======== Provided text ========

EDIT: Junkfood00, wrote this below before I saw your response to my previous question - but I think it answers what you were asking:
Also, regarding the censorship of videos on VEVO - they do this so that they can attract advertisers like McDonald's and WalMart who otherwise would not advertise alongside videos with "foul" language. They do offer the explicit versions in most cases. But this allows them to filter advertisers between the content.
They have no vested interest in 'censoring' anything really, when you think about it.
On the censored version - they can run an ad from WalMart.
On the uncensored version - this gives them an opportunity to sell ad space to Adult Friend Finder.
Believe me, they're all about money. They don't care where it comes from.
Besides, the labels put out this uncensored content in the first place - so it's not as if they're being prudes about it or anything. They just want the most $$$ possible.
What do you mean by saying that the music industry is dying?
Where do you see it going in the next 5-10 years?
Your insider knowledge is highly appreciated.
No problem. Happy to share any insight.
It's dying for the reasons I outlined in my previous post. A lot of artists are discovering that they just don't need the labels anymore to follow their dreams.

======== Task input ========

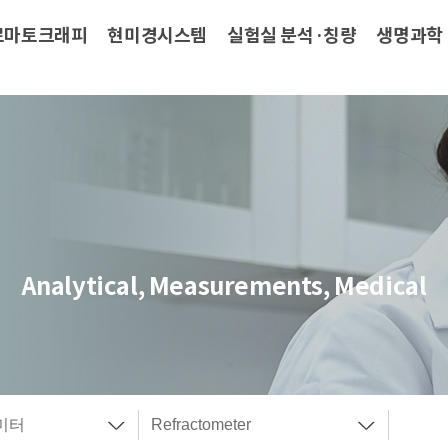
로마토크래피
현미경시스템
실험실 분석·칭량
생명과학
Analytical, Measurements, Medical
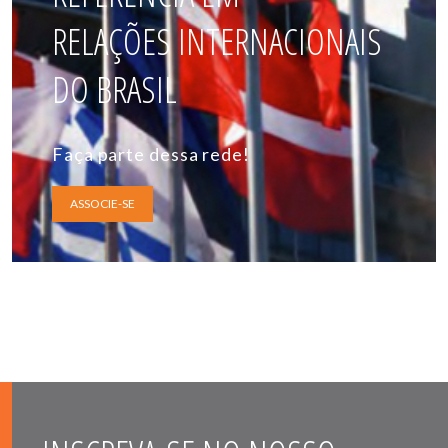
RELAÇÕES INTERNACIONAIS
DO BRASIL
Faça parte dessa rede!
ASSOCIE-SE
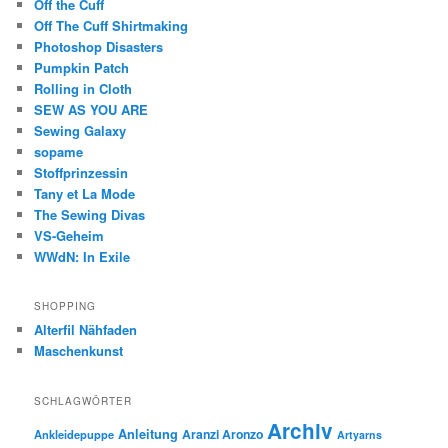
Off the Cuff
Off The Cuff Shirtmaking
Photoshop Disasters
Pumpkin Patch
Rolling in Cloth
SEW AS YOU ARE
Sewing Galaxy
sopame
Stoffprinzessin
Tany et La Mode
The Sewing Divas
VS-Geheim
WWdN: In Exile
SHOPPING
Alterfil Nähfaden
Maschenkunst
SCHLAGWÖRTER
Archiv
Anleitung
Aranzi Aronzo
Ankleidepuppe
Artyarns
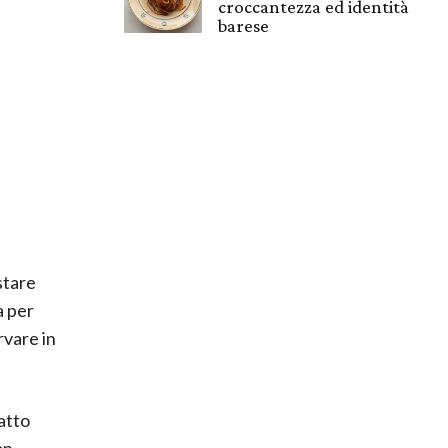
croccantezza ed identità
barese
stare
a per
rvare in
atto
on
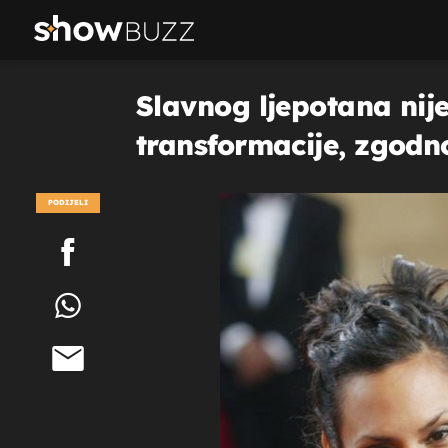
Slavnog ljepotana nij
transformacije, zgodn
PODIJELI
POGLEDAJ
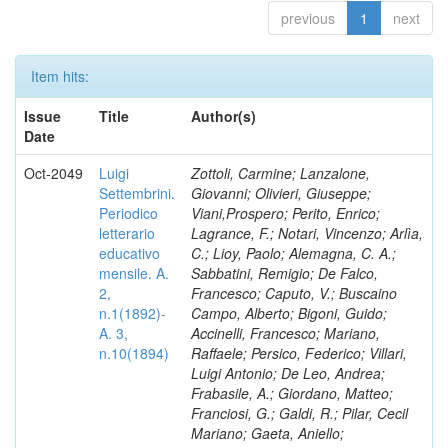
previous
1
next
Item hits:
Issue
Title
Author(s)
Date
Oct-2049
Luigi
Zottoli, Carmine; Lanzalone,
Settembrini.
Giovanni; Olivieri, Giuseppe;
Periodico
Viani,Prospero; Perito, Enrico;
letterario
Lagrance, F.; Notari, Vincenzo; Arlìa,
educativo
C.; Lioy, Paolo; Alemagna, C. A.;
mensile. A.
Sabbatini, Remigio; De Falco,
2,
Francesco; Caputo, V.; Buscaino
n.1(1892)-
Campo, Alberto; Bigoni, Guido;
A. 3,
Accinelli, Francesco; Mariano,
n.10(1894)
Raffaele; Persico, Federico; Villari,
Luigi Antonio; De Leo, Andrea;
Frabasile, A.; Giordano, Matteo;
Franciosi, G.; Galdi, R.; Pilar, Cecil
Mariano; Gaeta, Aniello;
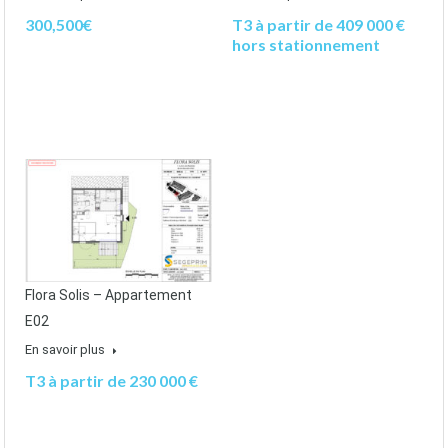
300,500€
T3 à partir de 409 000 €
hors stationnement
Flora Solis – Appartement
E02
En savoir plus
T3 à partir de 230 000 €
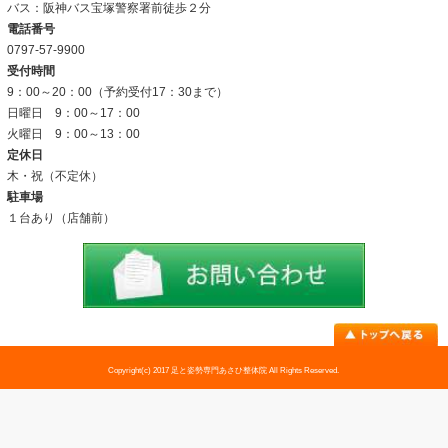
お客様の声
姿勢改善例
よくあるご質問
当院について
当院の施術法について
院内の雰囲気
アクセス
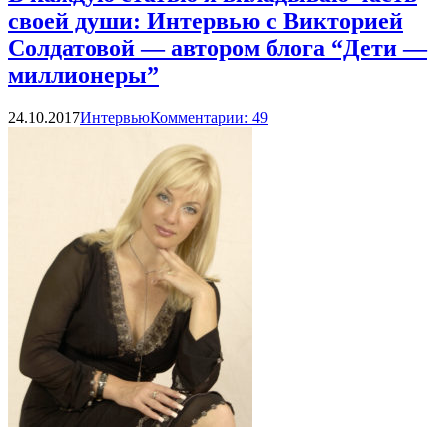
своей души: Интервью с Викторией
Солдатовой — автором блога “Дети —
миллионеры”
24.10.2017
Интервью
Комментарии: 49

========

**Brief 1**
Identify every line in the entries that contains the string "Cuff", matching case exactly, and copy each such line.
**Brief 2**
Write what comes next in the forum post about VEVO censorship and the music industry, starting after its last sentence.

**Exercise response 1**
Off the Cuff
Off The Cuff Shirtmaking

**Exercise response 2**
As an example, years ago (back in the 90s; I'm probably one of the older members of BHW, I'm guessing), I was in a band that signed a major label recording contract. We never took off. But, in order to get to this point, I had to uproot myself from my home, move to New York City, struggle in the clubs for two years, live in a van on brief tours, rent a shitty apartment in the City, practically starve while relying on managers and angel investors to pay for demo recording sessions.
When we finally got our shot and signed a deal, we were given a huge advance, sent to live in L.A. while we worked on our major label debut. The record company paid for everything. The sessions, our rent, our food, our booze, etc. They even sent us out on the road to open for a couple of (at the time) major artists.
In my case, the band broke up shortly after finishing our record. The album was shelved and I returned home with nothing more than a few good stories to tell.
Then...I got a bill. From the label. For about $50K.
See, none of that shit was free, it turns out. Because the label wasn't able to recoup their losses from their investment via us touring, selling records, etc...that "loan" that they'd given us was now due....in full. We were going to get sued.
Of course, I didn't have that money. And, luckily, we had a good set of managers that worked out terms and allowed us to not go bankrupt in the process.
But, the above was a very common story back then. We wouldn't have had any other way to become successful artists were it not for the labels. We NEEDED them.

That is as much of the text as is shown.